» **Work task**:
Could you please repeat the data below word for word?
[[ Input material, beginning ]]
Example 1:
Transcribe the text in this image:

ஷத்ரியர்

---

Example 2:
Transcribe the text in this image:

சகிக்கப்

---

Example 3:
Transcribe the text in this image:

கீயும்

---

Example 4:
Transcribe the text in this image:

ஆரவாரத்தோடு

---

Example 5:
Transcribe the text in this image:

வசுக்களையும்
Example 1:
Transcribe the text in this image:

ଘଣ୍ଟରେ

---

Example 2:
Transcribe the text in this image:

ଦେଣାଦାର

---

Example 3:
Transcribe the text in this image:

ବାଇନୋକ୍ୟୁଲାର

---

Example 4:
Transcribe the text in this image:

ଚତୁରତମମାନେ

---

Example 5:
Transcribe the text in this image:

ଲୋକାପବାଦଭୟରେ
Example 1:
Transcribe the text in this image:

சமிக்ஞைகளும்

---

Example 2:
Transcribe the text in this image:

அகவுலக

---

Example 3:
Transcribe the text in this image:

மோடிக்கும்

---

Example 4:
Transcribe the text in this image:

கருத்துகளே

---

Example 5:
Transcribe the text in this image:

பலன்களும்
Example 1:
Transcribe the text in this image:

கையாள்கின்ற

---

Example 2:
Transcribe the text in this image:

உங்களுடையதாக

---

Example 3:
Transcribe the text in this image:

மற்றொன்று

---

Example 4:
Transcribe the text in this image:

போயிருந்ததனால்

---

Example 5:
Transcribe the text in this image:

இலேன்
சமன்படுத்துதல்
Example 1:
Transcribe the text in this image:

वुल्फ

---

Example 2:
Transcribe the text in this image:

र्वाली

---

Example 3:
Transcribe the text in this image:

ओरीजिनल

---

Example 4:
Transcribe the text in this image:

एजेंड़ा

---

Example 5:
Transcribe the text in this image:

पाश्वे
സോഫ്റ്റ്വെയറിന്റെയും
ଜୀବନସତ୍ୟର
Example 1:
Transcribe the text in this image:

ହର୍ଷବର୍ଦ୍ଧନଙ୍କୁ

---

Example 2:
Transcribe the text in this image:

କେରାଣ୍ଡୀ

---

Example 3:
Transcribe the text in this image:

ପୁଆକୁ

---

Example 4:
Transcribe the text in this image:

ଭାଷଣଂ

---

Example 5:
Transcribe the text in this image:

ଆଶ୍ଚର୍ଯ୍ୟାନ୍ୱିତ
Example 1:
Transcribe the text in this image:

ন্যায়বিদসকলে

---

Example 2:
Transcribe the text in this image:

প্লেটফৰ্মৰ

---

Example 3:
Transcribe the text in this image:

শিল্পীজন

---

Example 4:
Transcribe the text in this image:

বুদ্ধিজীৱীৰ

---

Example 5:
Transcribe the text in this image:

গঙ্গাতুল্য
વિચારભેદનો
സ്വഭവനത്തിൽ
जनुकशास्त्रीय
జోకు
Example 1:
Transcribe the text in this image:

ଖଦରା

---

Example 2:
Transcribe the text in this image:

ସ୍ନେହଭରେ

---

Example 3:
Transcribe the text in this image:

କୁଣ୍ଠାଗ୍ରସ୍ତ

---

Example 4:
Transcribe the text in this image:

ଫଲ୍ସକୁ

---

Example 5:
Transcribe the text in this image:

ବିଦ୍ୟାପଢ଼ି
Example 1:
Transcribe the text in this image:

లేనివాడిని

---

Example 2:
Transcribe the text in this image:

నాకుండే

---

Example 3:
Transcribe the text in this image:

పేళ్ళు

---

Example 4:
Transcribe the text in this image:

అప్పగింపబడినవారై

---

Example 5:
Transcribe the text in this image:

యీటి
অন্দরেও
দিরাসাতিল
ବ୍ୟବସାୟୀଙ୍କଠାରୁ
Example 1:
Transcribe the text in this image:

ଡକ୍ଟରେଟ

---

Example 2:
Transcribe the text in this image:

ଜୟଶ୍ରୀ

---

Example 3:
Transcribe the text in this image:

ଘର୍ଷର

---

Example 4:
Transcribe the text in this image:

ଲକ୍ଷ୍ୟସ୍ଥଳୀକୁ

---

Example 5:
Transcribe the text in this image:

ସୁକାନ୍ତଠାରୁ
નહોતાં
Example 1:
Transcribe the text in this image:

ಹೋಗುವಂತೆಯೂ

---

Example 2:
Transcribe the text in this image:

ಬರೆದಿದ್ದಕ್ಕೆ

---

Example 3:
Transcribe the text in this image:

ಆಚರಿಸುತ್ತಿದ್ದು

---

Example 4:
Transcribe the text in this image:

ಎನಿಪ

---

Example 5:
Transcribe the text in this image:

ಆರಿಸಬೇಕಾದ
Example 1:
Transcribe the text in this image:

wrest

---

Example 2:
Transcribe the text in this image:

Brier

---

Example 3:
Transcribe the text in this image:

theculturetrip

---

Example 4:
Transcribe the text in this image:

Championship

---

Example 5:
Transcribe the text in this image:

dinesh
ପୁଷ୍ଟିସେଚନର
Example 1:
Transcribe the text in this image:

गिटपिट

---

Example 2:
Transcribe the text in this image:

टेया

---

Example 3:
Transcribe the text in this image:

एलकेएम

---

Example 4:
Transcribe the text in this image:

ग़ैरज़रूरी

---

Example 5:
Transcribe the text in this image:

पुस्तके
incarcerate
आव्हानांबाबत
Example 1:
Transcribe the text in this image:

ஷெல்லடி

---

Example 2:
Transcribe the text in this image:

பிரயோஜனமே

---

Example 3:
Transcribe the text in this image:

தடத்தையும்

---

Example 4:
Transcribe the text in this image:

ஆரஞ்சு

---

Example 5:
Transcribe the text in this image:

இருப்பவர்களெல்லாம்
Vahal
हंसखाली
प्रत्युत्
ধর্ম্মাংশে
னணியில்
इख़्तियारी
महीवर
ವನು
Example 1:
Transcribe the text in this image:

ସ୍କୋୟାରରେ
[[ Input material, end ]]
» **Completed exercise**:
Example 1:
Transcribe the text in this image:

ஷத்ரியர்

---

Example 2:
Transcribe the text in this image:

சகிக்கப்

---

Example 3:
Transcribe the text in this image:

கீயும்

---

Example 4:
Transcribe the text in this image:

ஆரவாரத்தோடு

---

Example 5:
Transcribe the text in this image:

வசுக்களையும்
Example 1:
Transcribe the text in this image:

ଘଣ୍ଟରେ

---

Example 2:
Transcribe the text in this image:

ଦେଣାଦାର

---

Example 3:
Transcribe the text in this image:

ବାଇନୋକ୍ୟୁଲାର

---

Example 4:
Transcribe the text in this image:

ଚତୁରତମମାନେ

---

Example 5:
Transcribe the text in this image:

ଲୋକାପବାଦଭୟରେ
Example 1:
Transcribe the text in this image:

சமிக்ஞைகளும்

---

Example 2:
Transcribe the text in this image:

அகவுலக

---

Example 3:
Transcribe the text in this image:

மோடிக்கும்

---

Example 4:
Transcribe the text in this image:

கருத்துகளே

---

Example 5:
Transcribe the text in this image:

பலன்களும்
Example 1:
Transcribe the text in this image:

கையாள்கின்ற

---

Example 2:
Transcribe the text in this image:

உங்களுடையதாக

---

Example 3:
Transcribe the text in this image:

மற்றொன்று

---

Example 4:
Transcribe the text in this image:

போயிருந்ததனால்

---

Example 5:
Transcribe the text in this image:

இலேன்
சமன்படுத்துதல்
Example 1:
Transcribe the text in this image:

वुल्फ

---

Example 2:
Transcribe the text in this image:

र्वाली

---

Example 3:
Transcribe the text in this image:

ओरीजिनल

---

Example 4:
Transcribe the text in this image:

एजेंड़ा

---

Example 5:
Transcribe the text in this image:

पाश्वे
സോഫ്റ്റ്വെയറിന്റെയും
ଜୀବନସତ୍ୟର
Example 1:
Transcribe the text in this image:

ହର୍ଷବର୍ଦ୍ଧନଙ୍କୁ

---

Example 2:
Transcribe the text in this image:

କେରାଣ୍ଡୀ

---

Example 3:
Transcribe the text in this image:

ପୁଆକୁ

---

Example 4:
Transcribe the text in this image:

ଭାଷଣଂ

---

Example 5:
Transcribe the text in this image:

ଆଶ୍ଚର୍ଯ୍ୟାନ୍ୱିତ
Example 1:
Transcribe the text in this image:

ন্যায়বিদসকলে

---

Example 2:
Transcribe the text in this image:

প্লেটফৰ্মৰ

---

Example 3:
Transcribe the text in this image:

শিল্পীজন

---

Example 4:
Transcribe the text in this image:

বুদ্ধিজীৱীৰ

---

Example 5:
Transcribe the text in this image:

গঙ্গাতুল্য
વિચારભેદનો
സ്വഭവനത്തിൽ
जनुकशास्त्रीय
జోకు
Example 1:
Transcribe the text in this image:

ଖଦରା

---

Example 2:
Transcribe the text in this image:

ସ୍ନେହଭରେ

---

Example 3:
Transcribe the text in this image:

କୁଣ୍ଠାଗ୍ରସ୍ତ

---

Example 4:
Transcribe the text in this image:

ଫଲ୍ସକୁ

---

Example 5:
Transcribe the text in this image:

ବିଦ୍ୟାପଢ଼ି
Example 1:
Transcribe the text in this image:

లేనివాడిని

---

Example 2:
Transcribe the text in this image:

నాకుండే

---

Example 3:
Transcribe the text in this image:

పేళ్ళు

---

Example 4:
Transcribe the text in this image:

అప్పగింపబడినవారై

---

Example 5:
Transcribe the text in this image:

యీటి
অন্দরেও
দিরাসাতিল
ବ୍ୟବସାୟୀଙ୍କଠାରୁ
Example 1:
Transcribe the text in this image:

ଡକ୍ଟରେଟ

---

Example 2:
Transcribe the text in this image:

ଜୟଶ୍ରୀ

---

Example 3:
Transcribe the text in this image:

ଘର୍ଷର

---

Example 4:
Transcribe the text in this image:

ଲକ୍ଷ୍ୟସ୍ଥଳୀକୁ

---

Example 5:
Transcribe the text in this image:

ସୁକାନ୍ତଠାରୁ
નહોતાં
Example 1:
Transcribe the text in this image:

ಹೋಗುವಂತೆಯೂ

---

Example 2:
Transcribe the text in this image:

ಬರೆದಿದ್ದಕ್ಕೆ

---

Example 3:
Transcribe the text in this image:

ಆಚರಿಸುತ್ತಿದ್ದು

---

Example 4:
Transcribe the text in this image:

ಎನಿಪ

---

Example 5:
Transcribe the text in this image:

ಆರಿಸಬೇಕಾದ
Example 1:
Transcribe the text in this image:

wrest

---

Example 2:
Transcribe the text in this image:

Brier

---

Example 3:
Transcribe the text in this image:

theculturetrip

---

Example 4:
Transcribe the text in this image:

Championship

---

Example 5:
Transcribe the text in this image:

dinesh
ପୁଷ୍ଟିସେଚନର
Example 1:
Transcribe the text in this image:

गिटपिट

---

Example 2:
Transcribe the text in this image:

टेया

---

Example 3:
Transcribe the text in this image:

एलकेएम

---

Example 4:
Transcribe the text in this image:

ग़ैरज़रूरी

---

Example 5:
Transcribe the text in this image:

पुस्तके
incarcerate
आव्हानांबाबत
Example 1:
Transcribe the text in this image:

ஷெல்லடி

---

Example 2:
Transcribe the text in this image:

பிரயோஜனமே

---

Example 3:
Transcribe the text in this image:

தடத்தையும்

---

Example 4:
Transcribe the text in this image:

ஆரஞ்சு

---

Example 5:
Transcribe the text in this image:

இருப்பவர்களெல்லாம்
Vahal
हंसखाली
प्रत्युत्
ধর্ম্মাংশে
னணியில்
इख़्तियारी
महीवर
ವನು
Example 1:
Transcribe the text in this image:

ସ୍କୋୟାରରେ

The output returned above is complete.